Introduction
I - 3
Two additional difficulties are also associated with maintaining and using traditional psychology computer labs. The laboratories require additional space in which to meet and conduct experiments and sample sizes in laboratory experiments are limited to lab class size, often less than 20. These difficulties alone imply that not all institutions of learning will be able to offer such laboratory courses.

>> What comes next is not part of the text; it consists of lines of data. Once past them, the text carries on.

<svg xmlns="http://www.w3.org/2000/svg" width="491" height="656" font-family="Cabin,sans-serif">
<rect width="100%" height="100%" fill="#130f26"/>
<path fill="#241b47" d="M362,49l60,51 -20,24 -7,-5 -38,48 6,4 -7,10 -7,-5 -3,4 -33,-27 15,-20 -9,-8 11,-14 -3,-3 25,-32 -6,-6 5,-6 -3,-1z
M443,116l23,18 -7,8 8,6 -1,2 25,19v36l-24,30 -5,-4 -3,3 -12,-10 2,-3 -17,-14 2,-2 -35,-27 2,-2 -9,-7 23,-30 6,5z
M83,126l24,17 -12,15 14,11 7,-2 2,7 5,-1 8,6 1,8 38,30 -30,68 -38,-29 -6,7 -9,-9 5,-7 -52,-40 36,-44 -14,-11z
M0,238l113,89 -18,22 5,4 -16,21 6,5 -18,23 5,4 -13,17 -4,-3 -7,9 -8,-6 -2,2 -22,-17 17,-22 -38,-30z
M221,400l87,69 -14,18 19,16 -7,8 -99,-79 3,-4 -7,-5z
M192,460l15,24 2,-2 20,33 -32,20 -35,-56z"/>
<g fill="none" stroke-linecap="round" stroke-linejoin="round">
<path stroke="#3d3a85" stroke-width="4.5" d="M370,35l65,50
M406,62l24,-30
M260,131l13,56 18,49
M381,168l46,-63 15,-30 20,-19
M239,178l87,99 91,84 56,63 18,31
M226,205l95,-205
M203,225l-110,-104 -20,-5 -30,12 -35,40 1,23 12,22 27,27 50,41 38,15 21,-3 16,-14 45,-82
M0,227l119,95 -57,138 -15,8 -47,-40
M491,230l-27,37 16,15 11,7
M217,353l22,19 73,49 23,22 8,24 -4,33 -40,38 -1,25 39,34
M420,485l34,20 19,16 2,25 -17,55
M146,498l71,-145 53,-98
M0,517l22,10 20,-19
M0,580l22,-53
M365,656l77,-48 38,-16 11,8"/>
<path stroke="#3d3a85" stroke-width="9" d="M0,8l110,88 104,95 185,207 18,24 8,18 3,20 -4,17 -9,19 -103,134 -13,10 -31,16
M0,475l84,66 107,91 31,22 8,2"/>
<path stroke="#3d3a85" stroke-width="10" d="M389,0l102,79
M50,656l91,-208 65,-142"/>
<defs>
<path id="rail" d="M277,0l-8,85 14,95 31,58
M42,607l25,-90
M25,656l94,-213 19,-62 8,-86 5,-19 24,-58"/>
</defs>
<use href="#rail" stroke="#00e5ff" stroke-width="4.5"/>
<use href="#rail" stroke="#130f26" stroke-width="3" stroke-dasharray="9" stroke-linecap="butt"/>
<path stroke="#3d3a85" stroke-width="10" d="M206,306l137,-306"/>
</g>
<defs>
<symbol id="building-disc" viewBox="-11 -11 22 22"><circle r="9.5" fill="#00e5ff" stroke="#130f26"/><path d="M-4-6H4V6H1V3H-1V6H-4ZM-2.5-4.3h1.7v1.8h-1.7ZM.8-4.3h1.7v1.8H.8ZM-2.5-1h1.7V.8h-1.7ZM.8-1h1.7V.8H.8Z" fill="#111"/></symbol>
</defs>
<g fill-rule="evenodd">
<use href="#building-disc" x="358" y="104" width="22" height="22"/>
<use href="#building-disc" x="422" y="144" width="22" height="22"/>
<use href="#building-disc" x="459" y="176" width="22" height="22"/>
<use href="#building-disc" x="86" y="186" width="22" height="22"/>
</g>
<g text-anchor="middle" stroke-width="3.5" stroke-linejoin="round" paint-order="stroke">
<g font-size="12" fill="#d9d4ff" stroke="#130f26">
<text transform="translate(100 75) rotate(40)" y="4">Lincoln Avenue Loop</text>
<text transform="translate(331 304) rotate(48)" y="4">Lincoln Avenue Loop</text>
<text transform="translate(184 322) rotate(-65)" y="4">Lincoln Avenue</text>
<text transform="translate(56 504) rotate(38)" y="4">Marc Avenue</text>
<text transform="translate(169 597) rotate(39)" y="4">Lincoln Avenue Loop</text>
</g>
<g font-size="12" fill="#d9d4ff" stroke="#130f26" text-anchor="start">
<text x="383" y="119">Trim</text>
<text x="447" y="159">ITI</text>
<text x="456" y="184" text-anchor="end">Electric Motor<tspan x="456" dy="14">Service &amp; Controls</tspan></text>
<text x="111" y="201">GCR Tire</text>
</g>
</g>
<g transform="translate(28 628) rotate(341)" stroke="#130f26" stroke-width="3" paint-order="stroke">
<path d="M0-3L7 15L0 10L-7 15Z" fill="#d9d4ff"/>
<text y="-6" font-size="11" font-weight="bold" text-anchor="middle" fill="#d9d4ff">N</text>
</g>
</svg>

The use of Internet-based psychology laboratories is one way to offer such laboratory courses without the need for extensive amounts of equipment or facility space. Departments would no longer need to maintain their own computer labs, buy and constantly update expensive experiment generator software, or worry about the utility of a particular piece of software for their course. As well, laboratory experiments which lack sufficient demonstration potential due to low sample sizes could be conducted and sample sizes could be determined by pooling data from several different laboratory courses at different institutions. Aside from the advantage of user convenience, professors and students will appreciate the fact that the number of users who can participate in a network-based experiment is much larger than the number who can participate when users come in singly at an appointed time to collect data. Data collection is the single longest phase of any research project; thus, efficient collection of large data sets will make it possible for students conducting independent research to complete their research in a single 15-week semester, as required for many independent research courses. Also, it will make it possible for laboratory students to have data sets large enough to study phenomena with small effect sizes, or ones that must be addressed in between-subjects designs. Presently, lab exercises focus on phenomena with sledge hammer effects that can be replicated reliably in small data sets using within-subject designs, because the typical lab class is small (15-20 students). The possibility of large data sets will have the effect of expanding the library of laboratory experiments in ways that will be interesting to students and potentially valuable to science.